La question qui m’occupait était celle de l’authenticité en poésie. On peut y répondre que paradoxalement, c’est le masque qui constitue la vérité de Laforgue. En ce sens, il se prête à ce qu’on nommera bien après lui le « mentir-vrai ». En définitive, le vrai Laforgue n’est pas celui qui « flûte » « les vaines fables » (154) mais celui qui, jouant de sa posture énonciative double, par le moyen de l’ironie et de la polyphonie, rend compte du dualisme entre l’art et les moyens qu’il met en œuvre, ce qui est la marque d’un créateur trop conscient.




iHubert de Phalèse, La Forgerie des Complaintes, Nizet, 2000, p. 25-27.

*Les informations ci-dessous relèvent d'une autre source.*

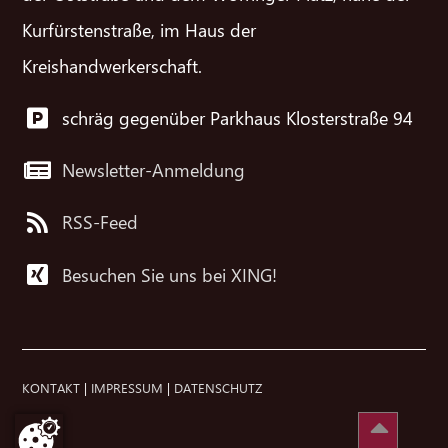
Kurfürstenstraße, im Haus der
Kreishandwerkerschaft.
schräg gegenüber Parkhaus Klosterstraße 94
Newsletter-Anmeldung
RSS-Feed
Besuchen Sie uns bei XING!
KONTAKT
|
IMPRESSUM
|
DATENSCHUTZ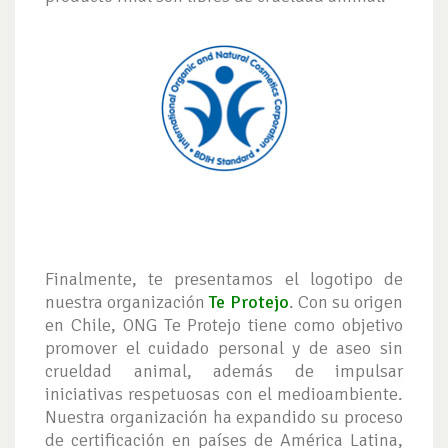
Finalmente, te presentamos el logotipo de
nuestra organización
Te Protejo
. Con su origen
en Chile, ONG Te Protejo tiene como objetivo
promover el cuidado personal y de aseo sin
crueldad animal, además de impulsar
iniciativas respetuosas con el medioambiente.
Nuestra organización ha expandido su proceso
de certificación en países de América Latina,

iiToutes les références aux Complaintes de Jules Laforgue renvoient à l’édition de Pierre Reboul, Imprimerie Nationale, 2000, 255 p.

iiiVoir l’article de Mireille Dottin-Orsini sur le site web : http://perso.wanadoo.fr/pierre.orsini/laforgue/complaintes/articles/compmir.htm

ivLes Filles du feu, Les Chimères, édition de Jacques Bony, GF-Flammarion, 1994, p. 209.

v« Le Merveilleux contre le mystère », La Clé des champs (Œuvres complètes, t. III, Gallimard, p. 656).

viJulien Gracq, Lettrines II, cité par La Forgerie des Complaintes, op. cit., p. 39.

viiCité par La Forgerie des Complaintes, op. cit., p. 38.

viiiLa Forgerie des Complaintes, op. cit., p. 73.